If it hadn't been for the Good Doctor—that kindly purveyor of all things demented on the airwaves—I almost assuredly would have had to find a real job by now. As has been well-documented, Barry Hansen discovered me back in the mid-'70s when he decided to give some airtime to a gangly 16-year-old accordion-playing nerd who happened to send some unsolicited tapes to his nationally syndicated radio show. The Doctor and I have been close friends ever since, and I'm told that to this day I hold the enviable title of being his most-requested artist.
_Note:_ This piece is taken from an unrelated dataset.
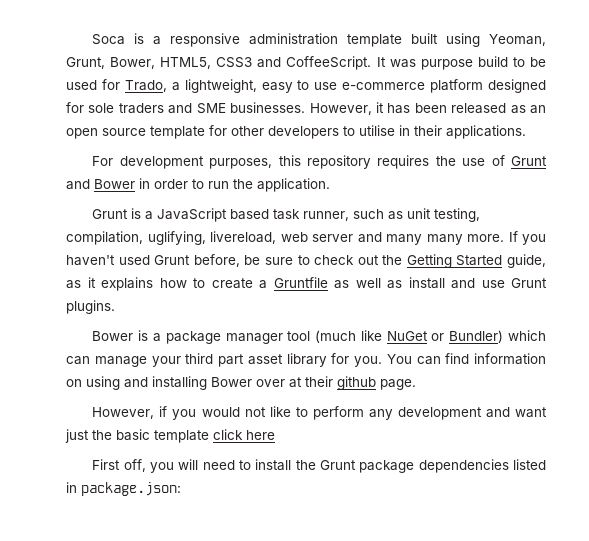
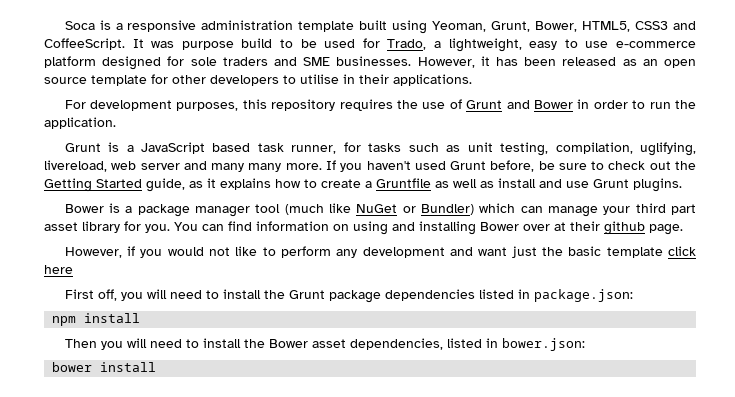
(350, 216) none -> [343,142,402,152] for tasks
(181, 489) none -> [52,313,141,326] [64,338,585,351] [52,362,157,372] // npm install // Then you will need to install the Bower asset dependencies, listed in bower.json: // bower install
The Dr. Demento Show has been on the air for more than 30 years now. It is a bona fide American institution—a national treasure. In an era when pop music sometimes took itself a tad too seriously, Dr. D kept the art form of the novelty song alive by introducing a new generation to Stan Freberg, Tom Lehrer, Allan Sherman, Spike Jones, and a plethora of other warped geniuses. His show is an oasis of insanity in a desert of drab conformity. Thank God for Dr. D.

The Onion A.V. Club periodically seeks out the commentary of singer "Weird Al" Yankovic, whose newest album is titled Running With Scissors.